[Start of section]

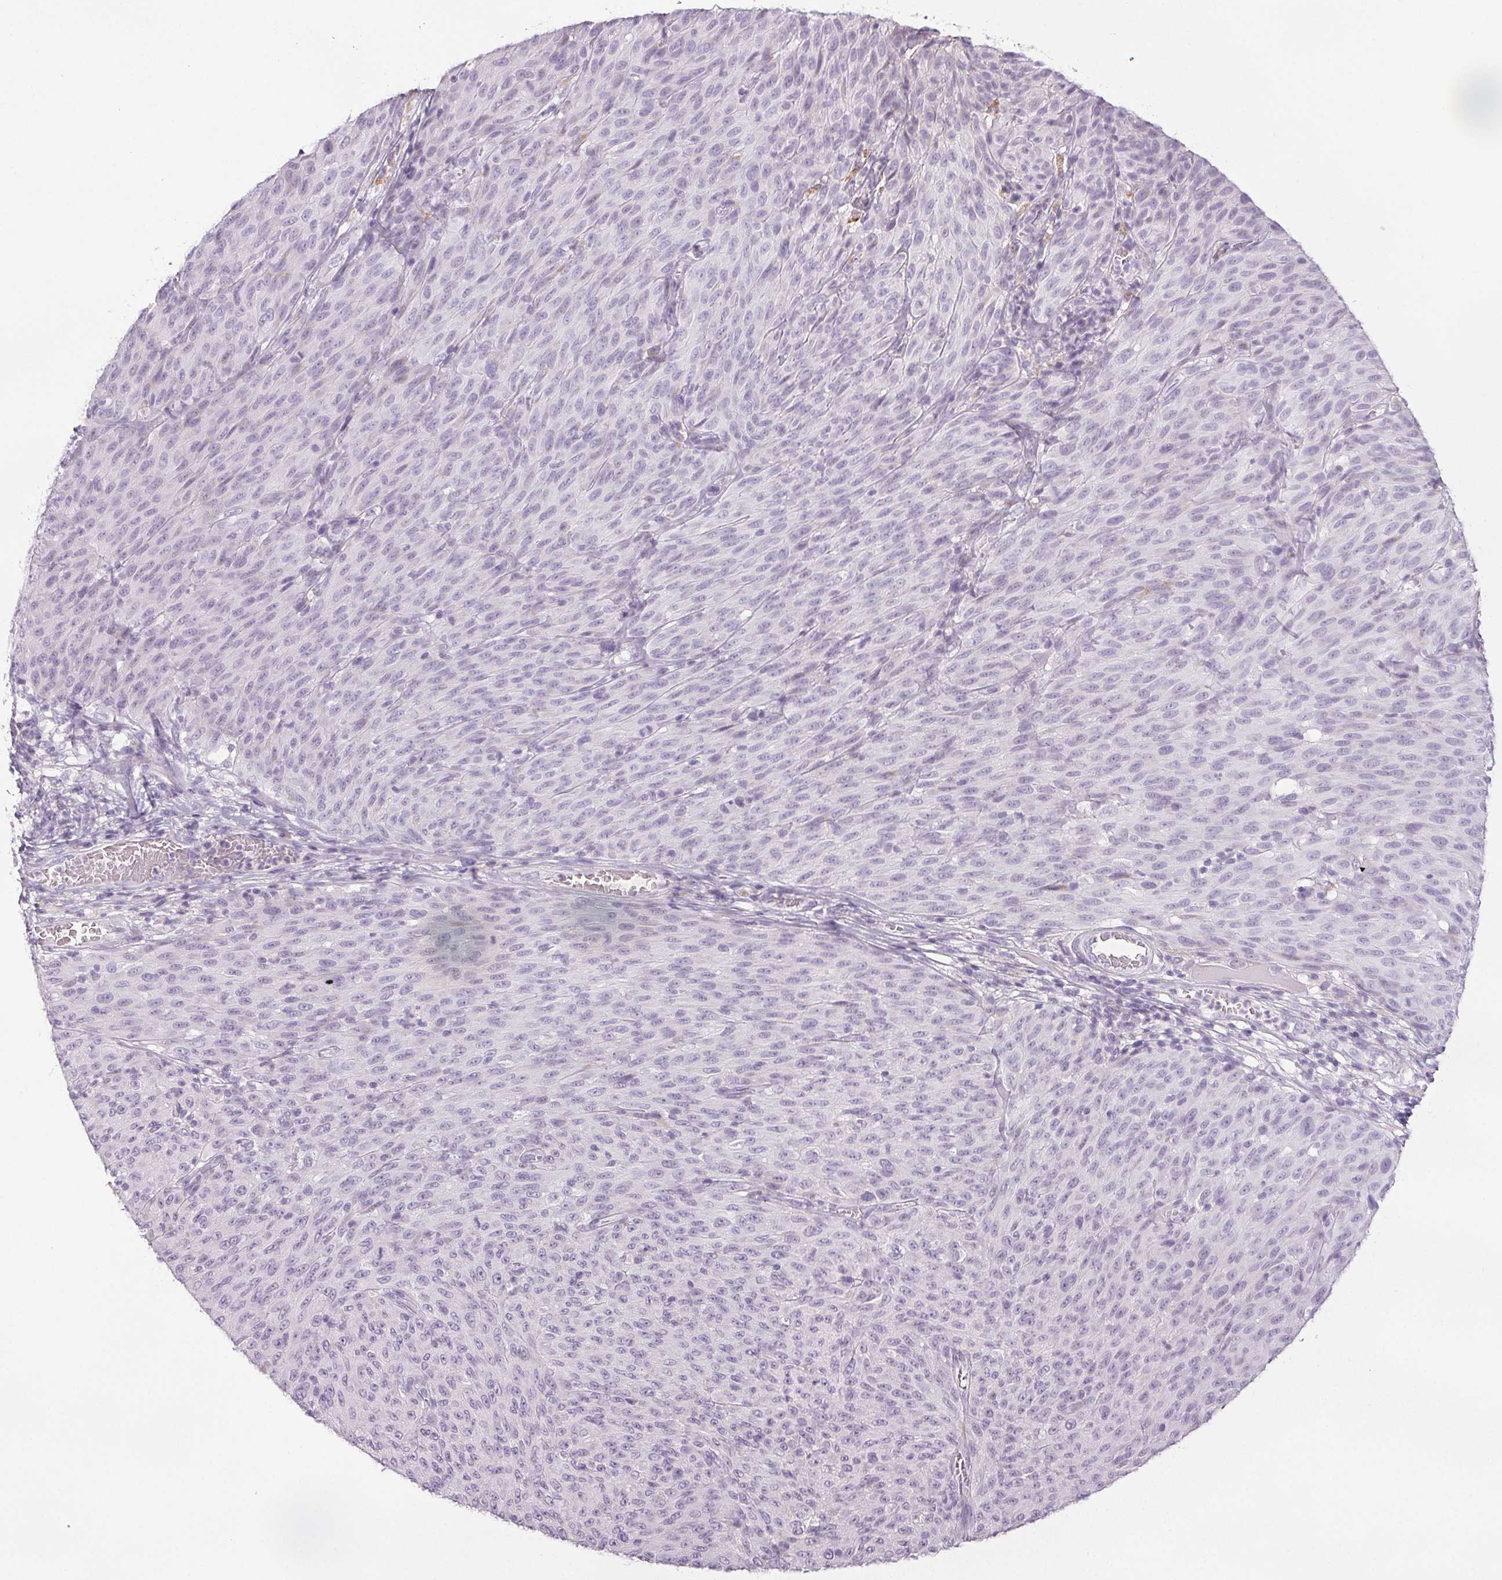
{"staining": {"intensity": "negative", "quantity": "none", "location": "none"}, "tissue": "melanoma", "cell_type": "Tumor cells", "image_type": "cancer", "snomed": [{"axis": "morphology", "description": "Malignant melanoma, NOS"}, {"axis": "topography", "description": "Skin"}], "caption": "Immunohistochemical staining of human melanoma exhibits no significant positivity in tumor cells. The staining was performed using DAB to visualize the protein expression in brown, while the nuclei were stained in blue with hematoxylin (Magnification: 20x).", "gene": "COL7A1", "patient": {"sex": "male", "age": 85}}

[End of section]
[Start of section]

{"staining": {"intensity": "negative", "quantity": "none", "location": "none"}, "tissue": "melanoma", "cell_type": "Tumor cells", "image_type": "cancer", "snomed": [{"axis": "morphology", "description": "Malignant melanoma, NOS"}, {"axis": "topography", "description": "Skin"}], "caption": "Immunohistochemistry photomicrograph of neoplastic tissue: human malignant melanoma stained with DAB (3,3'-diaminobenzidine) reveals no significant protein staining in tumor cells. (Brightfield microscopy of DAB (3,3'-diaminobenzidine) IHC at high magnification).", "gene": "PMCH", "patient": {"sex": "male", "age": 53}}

[End of section]
[Start of section]

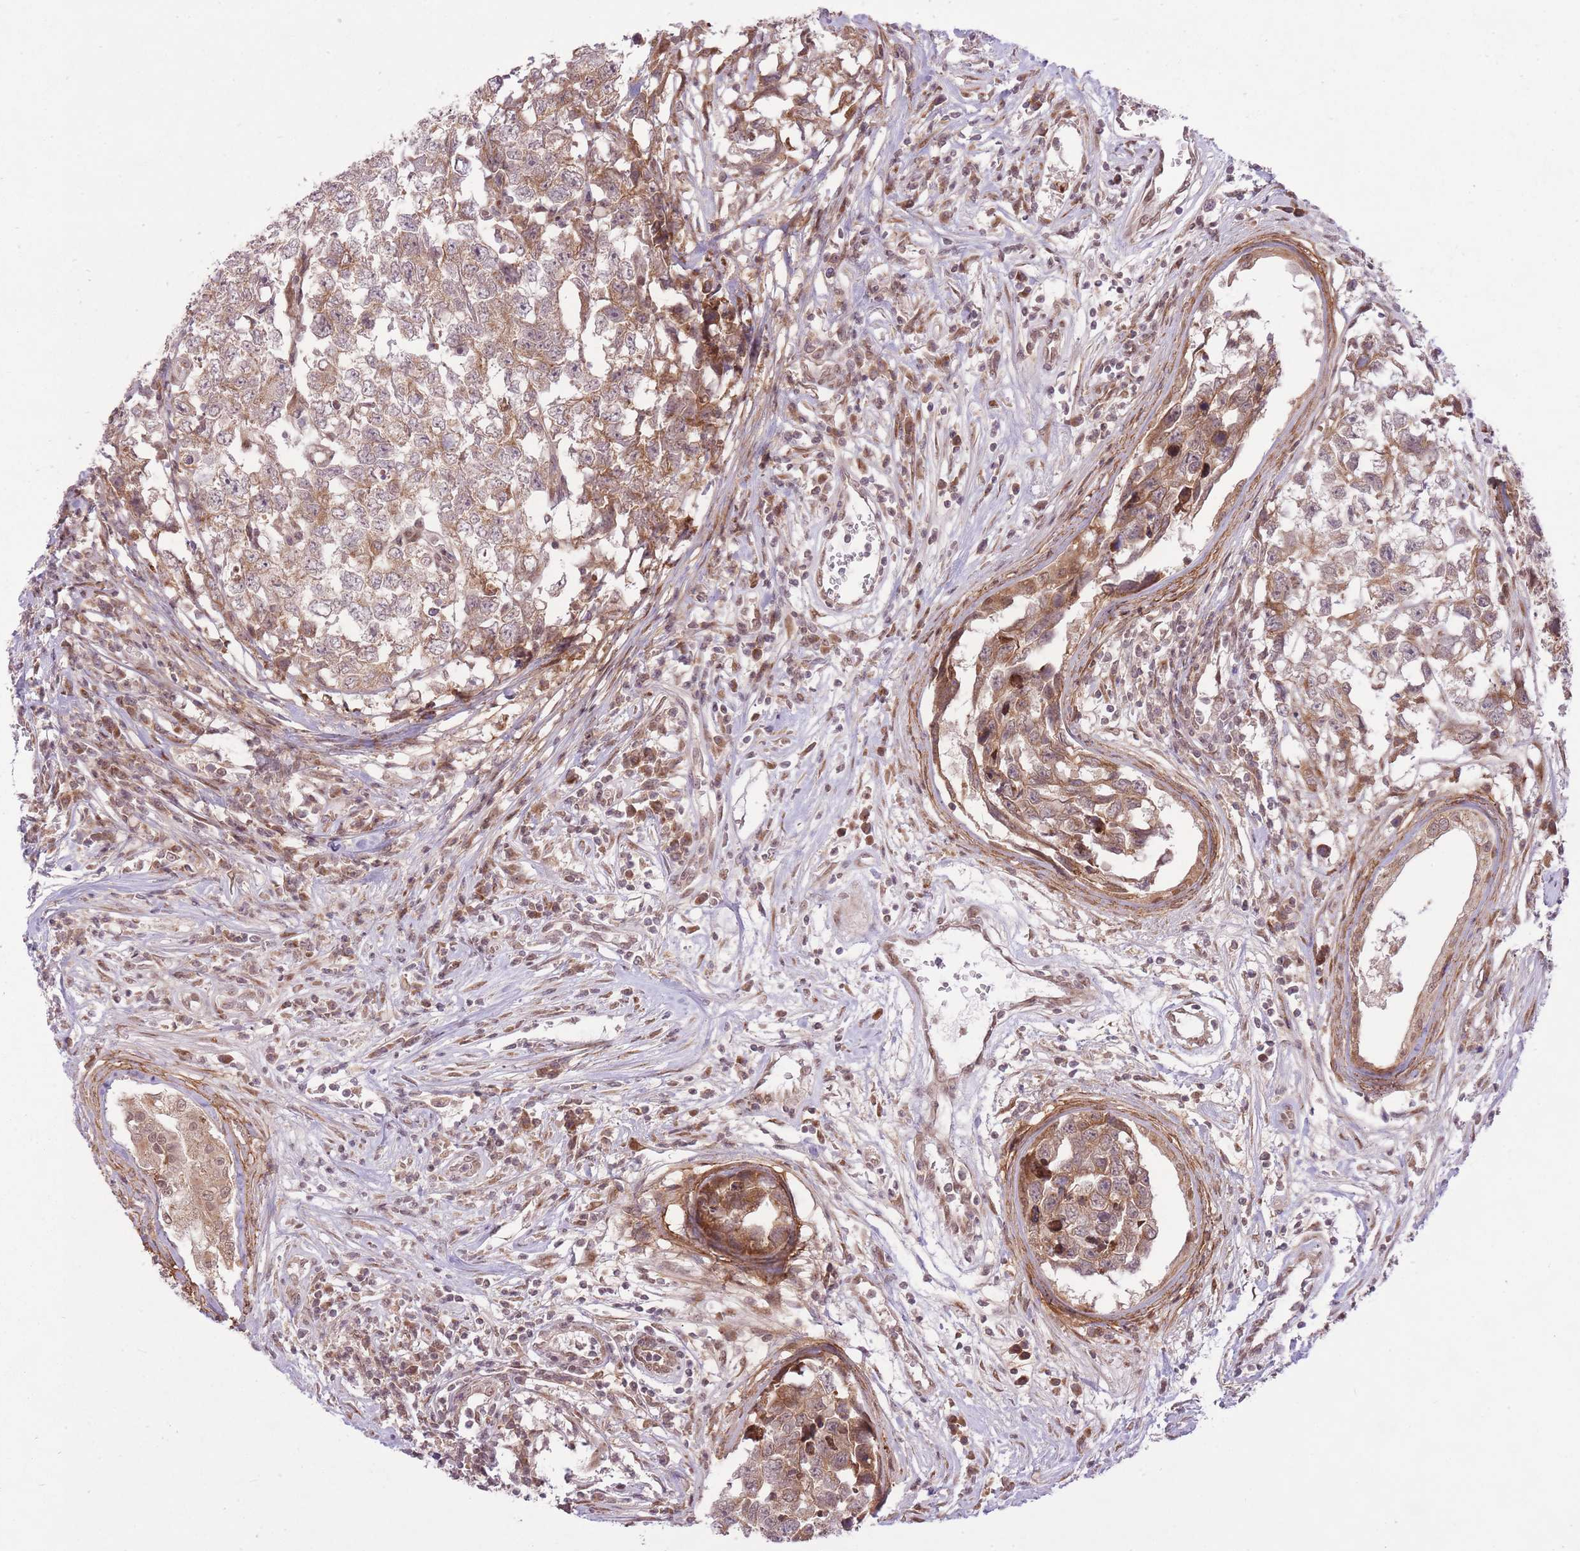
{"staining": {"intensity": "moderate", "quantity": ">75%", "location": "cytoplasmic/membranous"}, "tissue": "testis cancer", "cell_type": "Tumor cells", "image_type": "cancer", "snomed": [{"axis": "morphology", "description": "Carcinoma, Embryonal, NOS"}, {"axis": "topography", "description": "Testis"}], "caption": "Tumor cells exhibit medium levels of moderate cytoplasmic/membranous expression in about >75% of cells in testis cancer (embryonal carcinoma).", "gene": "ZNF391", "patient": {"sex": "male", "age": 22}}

[End of section]

◆ **Task brief**:
Determine how many lines in the listing above contain "negative", giving the number and no other words.

◆ **Task answer**:
2